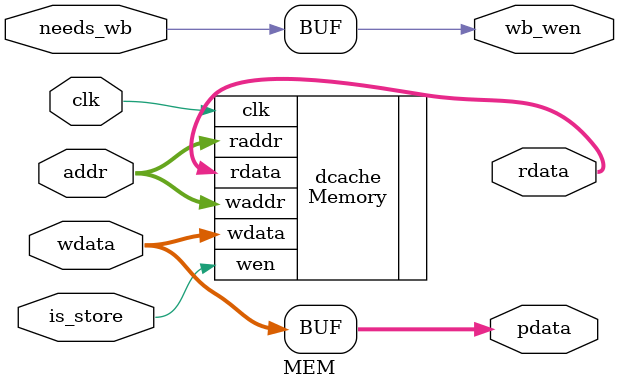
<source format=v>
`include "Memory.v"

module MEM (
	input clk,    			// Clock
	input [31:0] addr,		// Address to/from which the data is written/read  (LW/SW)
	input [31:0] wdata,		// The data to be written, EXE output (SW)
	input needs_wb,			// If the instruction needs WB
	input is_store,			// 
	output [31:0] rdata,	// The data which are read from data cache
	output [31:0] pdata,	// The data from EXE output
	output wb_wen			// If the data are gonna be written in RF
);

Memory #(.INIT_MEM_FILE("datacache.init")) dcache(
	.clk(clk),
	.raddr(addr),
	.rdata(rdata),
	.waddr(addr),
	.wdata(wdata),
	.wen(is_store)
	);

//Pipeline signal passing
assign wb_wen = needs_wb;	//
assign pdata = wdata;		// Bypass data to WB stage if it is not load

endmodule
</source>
● ● ● ● ●
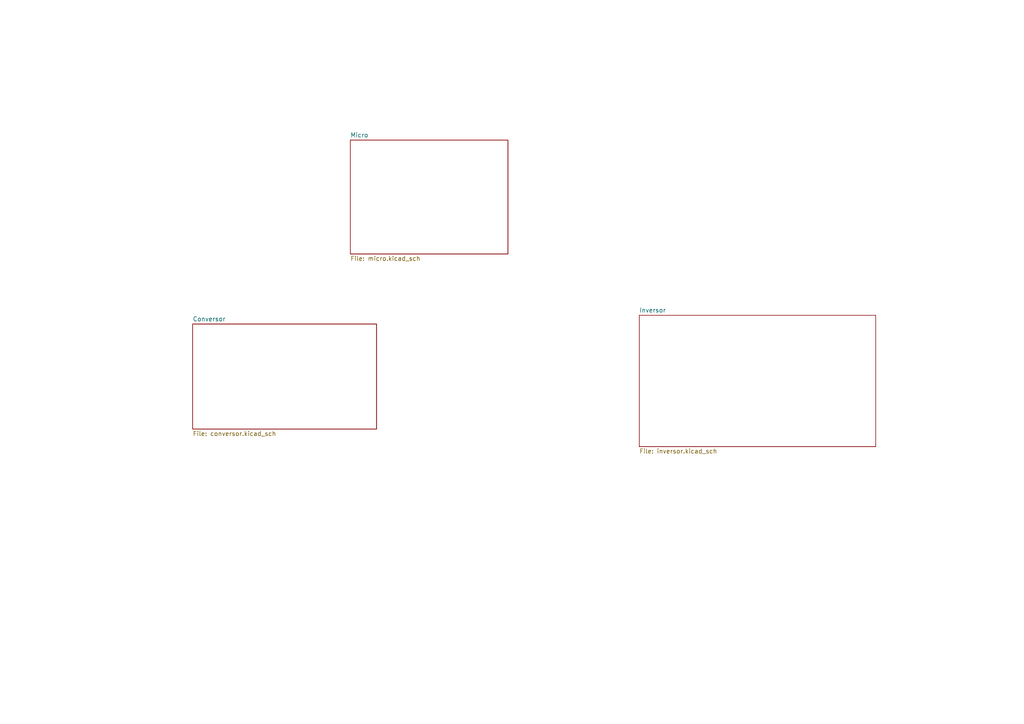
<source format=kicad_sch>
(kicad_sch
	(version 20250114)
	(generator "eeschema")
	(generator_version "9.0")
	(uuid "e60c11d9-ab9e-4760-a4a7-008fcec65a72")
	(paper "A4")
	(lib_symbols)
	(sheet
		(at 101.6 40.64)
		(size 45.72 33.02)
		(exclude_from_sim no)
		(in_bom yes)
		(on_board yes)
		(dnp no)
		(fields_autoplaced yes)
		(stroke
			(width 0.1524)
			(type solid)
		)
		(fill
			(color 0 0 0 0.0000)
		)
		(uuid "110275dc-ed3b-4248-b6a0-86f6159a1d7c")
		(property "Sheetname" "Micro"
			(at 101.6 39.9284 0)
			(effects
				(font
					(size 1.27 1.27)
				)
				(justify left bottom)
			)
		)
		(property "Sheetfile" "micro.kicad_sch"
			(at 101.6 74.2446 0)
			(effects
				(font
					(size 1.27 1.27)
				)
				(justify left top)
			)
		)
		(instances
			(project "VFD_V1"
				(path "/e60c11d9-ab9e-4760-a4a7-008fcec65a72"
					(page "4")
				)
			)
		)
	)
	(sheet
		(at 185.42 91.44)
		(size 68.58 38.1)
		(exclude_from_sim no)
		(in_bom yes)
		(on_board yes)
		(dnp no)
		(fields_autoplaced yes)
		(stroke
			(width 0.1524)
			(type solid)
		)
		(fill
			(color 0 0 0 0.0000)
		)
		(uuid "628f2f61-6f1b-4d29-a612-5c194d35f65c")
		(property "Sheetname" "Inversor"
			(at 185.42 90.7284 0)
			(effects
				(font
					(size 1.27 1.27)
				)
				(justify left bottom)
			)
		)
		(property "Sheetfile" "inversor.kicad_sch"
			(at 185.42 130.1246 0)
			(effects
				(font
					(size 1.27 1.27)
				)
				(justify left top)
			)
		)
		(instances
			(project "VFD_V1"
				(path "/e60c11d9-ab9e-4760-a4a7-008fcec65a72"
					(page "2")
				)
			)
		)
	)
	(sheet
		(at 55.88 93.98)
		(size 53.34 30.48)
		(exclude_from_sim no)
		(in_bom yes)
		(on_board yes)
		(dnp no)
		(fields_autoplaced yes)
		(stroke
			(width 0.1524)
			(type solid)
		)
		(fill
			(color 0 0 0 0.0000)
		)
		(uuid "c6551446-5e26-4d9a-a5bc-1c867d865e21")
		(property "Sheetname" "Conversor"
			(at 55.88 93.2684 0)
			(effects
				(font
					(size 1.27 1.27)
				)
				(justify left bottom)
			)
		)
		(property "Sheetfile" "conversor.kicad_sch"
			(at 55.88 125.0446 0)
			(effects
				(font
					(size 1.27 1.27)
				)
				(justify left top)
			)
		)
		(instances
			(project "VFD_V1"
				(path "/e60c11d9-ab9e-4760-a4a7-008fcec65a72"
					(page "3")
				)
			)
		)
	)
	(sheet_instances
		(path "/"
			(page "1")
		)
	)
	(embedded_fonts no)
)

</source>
● ● ● ● ●
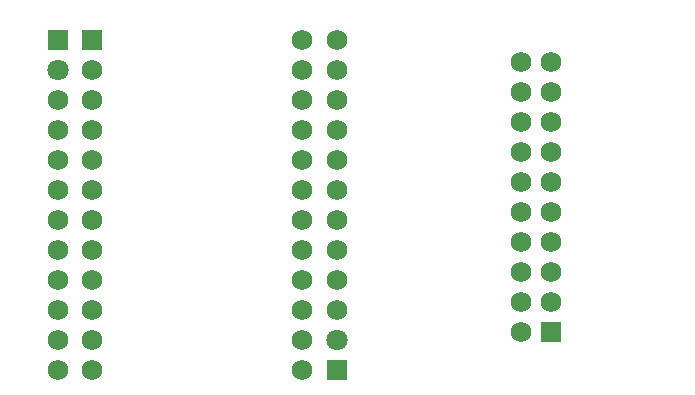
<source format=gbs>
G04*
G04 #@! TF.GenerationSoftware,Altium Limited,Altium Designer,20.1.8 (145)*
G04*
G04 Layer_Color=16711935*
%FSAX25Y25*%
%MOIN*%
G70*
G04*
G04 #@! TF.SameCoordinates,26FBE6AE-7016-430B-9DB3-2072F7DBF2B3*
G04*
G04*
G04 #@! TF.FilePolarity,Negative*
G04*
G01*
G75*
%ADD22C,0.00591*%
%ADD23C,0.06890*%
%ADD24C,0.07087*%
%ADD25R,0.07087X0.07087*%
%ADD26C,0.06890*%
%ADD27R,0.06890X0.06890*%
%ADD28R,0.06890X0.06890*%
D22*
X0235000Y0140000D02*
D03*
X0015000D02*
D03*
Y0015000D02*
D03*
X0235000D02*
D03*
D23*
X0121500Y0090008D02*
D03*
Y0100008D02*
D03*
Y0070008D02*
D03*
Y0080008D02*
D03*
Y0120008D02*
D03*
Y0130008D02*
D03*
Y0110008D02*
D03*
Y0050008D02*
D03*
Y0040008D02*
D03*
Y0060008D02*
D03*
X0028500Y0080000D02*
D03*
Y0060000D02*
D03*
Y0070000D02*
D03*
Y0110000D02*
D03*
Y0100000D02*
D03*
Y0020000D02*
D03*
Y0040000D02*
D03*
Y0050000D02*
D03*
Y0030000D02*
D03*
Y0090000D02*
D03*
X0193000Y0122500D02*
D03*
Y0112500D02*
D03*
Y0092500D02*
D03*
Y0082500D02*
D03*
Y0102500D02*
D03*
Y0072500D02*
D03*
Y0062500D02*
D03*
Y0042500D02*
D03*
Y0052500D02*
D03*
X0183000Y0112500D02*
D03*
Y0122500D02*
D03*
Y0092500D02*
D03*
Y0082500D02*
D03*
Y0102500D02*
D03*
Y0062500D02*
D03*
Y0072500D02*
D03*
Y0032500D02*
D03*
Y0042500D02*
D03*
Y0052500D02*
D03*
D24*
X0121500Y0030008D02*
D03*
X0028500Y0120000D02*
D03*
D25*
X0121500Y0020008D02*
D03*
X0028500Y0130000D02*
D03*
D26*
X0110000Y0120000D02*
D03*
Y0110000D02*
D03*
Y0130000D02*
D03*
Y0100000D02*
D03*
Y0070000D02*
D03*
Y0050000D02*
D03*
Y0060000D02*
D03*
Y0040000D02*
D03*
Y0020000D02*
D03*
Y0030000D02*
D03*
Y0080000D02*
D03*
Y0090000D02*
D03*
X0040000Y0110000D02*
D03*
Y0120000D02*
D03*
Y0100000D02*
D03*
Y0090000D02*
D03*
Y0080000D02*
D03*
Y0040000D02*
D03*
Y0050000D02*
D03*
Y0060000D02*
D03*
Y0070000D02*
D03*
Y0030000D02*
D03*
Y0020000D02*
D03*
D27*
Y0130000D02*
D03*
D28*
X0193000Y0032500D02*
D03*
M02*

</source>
● ● ● ● ●
▶ [About this task]
Among the lines above, find those with the string "property" and copy them.

▶ [Task solution]
		(property "Sheetname" "Micro"
		(property "Sheetfile" "micro.kicad_sch"
		(property "Sheetname" "Inversor"
		(property "Sheetfile" "inversor.kicad_sch"
		(property "Sheetname" "Conversor"
		(property "Sheetfile" "conversor.kicad_sch"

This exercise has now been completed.